В задней стене вагона широкие щели. Я все смотрю одним глазом, смотрю, как убегают от нас земля, рельсы, шпалы.
Я тогда еще очень смутно догадывался, что это убегает от меня мое детство, в котором были мать и отец, веселые праздники и много всего такого, чего уже не вернуть. Впереди меня ждала смерть родителей, детдом и дороги — от села к селу, от города к городу, от полустанка к полустанку. Долго я был бродягой, пока не вернулся в Ленинград к родственникам.
Рельсы, рельсы, куда вы опять? Ремесленное позади. Я учился, ждал, надеялся, но чаще не думал о том, что будет впереди, а теперь вот осталось всего четыре дня, и мы все разойдемся, разъедемся, кто куда. В субботу, в самый день выпуска, мне исполнится семнадцать лет. Как уже много, и как незаметно я взрослею. Годы навстречу, месяцы, дни. Сколько их, и какими они будут у меня?
Что подарить?
Я и не заметил, как мы подъехали к нашей остановке.
— Лёпа, на выход, — подтолкнул меня Володька. — Бежим, а то опоздаем на завтрак.
Мы с трудом выбрались из трамвая и побежали. По Дороге догнали Славку Губаревского, высокого сутулого парня в очках. У него всегда топорщилась гимнастерка из-под кожаного ремня. Она топорщилась и в первые дни учебы, и теперь, через три года. «Опять яблоки воровал», — подшучивал над ним мастер и одергивал Славкину гимнастерку, собирал складки за спиной, как полагалось по форме. Славка краснел, смущенно хмыкал, почесывал голову, обещал, что так и будет теперь всегда, но уже через несколько минут гимнастерка снова пузырилась на нем, и неуклюжий подслеповатый Губарик был больше похож на озабоченного старого аптекаря, чем на бывалого ремесленника.
— Чё бежите? — поинтересовался Губарик.
— Распределение, чеши и ты, — соврал Володька.
— Мне все равно, у меня печень больная. Я на завод не пойду, — ответил Губарик.
— При чем тут печень? — удивился я и дернул Володьку за рукав, чтобы передохнуть.
— Тошнит, когда много работаю, — кисло признался Губарик.
— Во дает! — удивился Володька. Мы снова припустились бежать. Приналег и Губаревский.

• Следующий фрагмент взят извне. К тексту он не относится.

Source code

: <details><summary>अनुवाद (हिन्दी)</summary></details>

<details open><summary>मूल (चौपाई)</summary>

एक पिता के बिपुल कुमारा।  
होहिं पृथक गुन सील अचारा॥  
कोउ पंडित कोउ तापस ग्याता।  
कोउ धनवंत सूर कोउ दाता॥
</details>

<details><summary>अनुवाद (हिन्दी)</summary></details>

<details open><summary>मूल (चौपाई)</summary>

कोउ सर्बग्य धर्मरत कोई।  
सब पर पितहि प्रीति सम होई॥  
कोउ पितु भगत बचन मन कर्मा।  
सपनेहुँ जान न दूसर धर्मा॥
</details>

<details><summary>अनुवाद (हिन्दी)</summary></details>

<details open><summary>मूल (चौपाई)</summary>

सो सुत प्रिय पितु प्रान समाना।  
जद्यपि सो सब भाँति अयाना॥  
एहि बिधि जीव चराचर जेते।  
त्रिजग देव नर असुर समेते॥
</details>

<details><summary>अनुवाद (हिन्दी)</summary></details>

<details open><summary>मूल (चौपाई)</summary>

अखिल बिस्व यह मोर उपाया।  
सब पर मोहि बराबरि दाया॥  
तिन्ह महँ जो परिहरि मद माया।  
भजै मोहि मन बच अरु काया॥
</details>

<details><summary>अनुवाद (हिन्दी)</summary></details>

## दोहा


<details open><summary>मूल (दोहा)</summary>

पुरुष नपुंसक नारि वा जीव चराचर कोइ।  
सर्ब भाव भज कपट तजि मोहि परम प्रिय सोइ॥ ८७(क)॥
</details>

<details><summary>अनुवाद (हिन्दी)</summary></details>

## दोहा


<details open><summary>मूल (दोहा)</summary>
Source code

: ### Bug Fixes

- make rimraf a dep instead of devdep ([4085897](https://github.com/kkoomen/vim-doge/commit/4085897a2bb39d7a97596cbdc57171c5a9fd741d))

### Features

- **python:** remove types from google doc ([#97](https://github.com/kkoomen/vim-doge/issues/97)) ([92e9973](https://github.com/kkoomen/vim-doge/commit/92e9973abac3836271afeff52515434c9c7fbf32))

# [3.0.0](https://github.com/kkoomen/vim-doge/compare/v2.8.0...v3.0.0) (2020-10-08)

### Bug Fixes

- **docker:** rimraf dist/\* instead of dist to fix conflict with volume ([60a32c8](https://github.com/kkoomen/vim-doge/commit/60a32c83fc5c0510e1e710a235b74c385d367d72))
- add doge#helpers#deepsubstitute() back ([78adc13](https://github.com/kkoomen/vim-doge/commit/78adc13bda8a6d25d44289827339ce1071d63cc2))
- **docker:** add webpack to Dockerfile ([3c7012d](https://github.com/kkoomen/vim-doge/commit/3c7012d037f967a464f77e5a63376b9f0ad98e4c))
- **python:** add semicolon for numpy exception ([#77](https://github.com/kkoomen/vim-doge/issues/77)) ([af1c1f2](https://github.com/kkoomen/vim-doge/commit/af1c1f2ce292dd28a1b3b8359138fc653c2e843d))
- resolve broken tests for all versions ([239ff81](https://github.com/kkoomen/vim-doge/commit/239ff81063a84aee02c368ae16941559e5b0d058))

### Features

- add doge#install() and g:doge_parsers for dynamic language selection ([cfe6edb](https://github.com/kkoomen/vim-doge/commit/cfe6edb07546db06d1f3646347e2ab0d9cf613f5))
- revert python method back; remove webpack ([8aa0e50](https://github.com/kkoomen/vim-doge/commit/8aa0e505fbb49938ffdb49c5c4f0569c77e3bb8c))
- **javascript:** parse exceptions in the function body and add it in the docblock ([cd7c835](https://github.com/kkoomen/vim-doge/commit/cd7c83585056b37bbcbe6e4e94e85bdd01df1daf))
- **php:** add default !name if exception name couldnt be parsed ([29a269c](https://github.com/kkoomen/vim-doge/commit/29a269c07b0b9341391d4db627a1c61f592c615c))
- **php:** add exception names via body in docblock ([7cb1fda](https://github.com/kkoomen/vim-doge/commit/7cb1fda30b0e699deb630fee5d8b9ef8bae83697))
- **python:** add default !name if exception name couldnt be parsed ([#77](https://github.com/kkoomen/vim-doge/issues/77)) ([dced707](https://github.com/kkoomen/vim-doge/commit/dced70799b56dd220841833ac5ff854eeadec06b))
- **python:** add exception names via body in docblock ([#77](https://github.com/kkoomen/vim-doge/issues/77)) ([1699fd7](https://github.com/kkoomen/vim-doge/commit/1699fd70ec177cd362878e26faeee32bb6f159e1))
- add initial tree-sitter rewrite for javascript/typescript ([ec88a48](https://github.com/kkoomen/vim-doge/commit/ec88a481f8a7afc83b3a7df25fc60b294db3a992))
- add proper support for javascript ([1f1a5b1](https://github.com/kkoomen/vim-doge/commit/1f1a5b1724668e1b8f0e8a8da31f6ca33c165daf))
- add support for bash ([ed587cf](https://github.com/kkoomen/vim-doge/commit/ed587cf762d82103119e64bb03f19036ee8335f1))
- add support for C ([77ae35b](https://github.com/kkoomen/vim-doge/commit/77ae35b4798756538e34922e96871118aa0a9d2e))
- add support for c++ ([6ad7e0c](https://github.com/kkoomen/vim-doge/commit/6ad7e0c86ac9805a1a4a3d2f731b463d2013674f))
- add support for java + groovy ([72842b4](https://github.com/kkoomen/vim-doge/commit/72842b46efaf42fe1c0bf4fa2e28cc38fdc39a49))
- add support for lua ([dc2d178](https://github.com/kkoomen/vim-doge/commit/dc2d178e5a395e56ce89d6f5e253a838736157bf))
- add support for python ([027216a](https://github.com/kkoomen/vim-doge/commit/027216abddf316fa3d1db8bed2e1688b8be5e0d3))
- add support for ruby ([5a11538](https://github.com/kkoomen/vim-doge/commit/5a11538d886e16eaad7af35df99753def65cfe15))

Вот и трехэтажное кирпичное здание напротив «пожарки»: ее ворота настежь — высовываются две красные машины. Двери училища хлопают, грохочут на всю улицу. Мальчишки выскакивают, ошалело орут, тискают друг друга. Кто-то кого-то пытается повалить, кто-то, придавленный к стене сразу тремя дружками, вопит и гогочет с визгом и хрипом — «выжимают масло». Значит, линейка кончилась, а завтрак еще не начался.
Сзади кто-то навалился на меня и закрыл мне лицо руками.
— Отстань, дурак, — рассердился я.
— От дурака слышу.
— Отвяжись, Завьялыч. Кончай, а то схватишь, я узнал тебя.
За спиной и вправду оказался самый ехидный и прилипчивый парень нашей группы. Тощий, цепкий, с плутоватой улыбочкой на тонких бледных губах. Он мог часами рассказывать всякие истории «про любовь», но больше всего ему нравились были и небылицы о продавцах и кассирах, об их якобы шикарной жизни и вредных характерах.
Каким-то образом Завьялычу первому становились известны самые невероятные новости и даже тайны. Он охотно сообщал их каждому встречному, пересыпая свою болтовню малопонятными словечками: «и Вася, и двадцать три на семь».
— Лесопарк знаешь? — выпалил Завьялов. — Не знаешь. Женька Фофанов подъехал туда на топотуху под радиолу. Девочку на фокс, будьте любезны, а ему какой-то чубарь хрясь по роже, а Женька хрясь тому, а тот шарах в пузо, а этот — бемс, и понеслась.
Завьялов дергался, размахивал руками, пока не выболтал все, что знал о печальном приключении Женьки Фофанова. Наш красавчик, оказывается, познакомился недавно с какой-то девочкой из Невского лесопарка, она пригласила его на танцы и там, рядом с поселковым клубом, местные парни устроили ему, как заключил Завьялыч, веселую жизнь.
Я жил когда-то в Лесопарке и хорошо знал всех мальчишек. Я подумал, что многим из них мог не понравиться вертлявый и фасонистый заезжий ухажер.
Фофанов теперь собирался отомстить за синяки и хотел, чтобы с ним поехала вся наша группа.
— Ты ведь боксуешь прилично, хошь помахаться? — спросил Завьялов у Володьки.
— Да я вообще-то как все, — неуверенно ответил мой друг.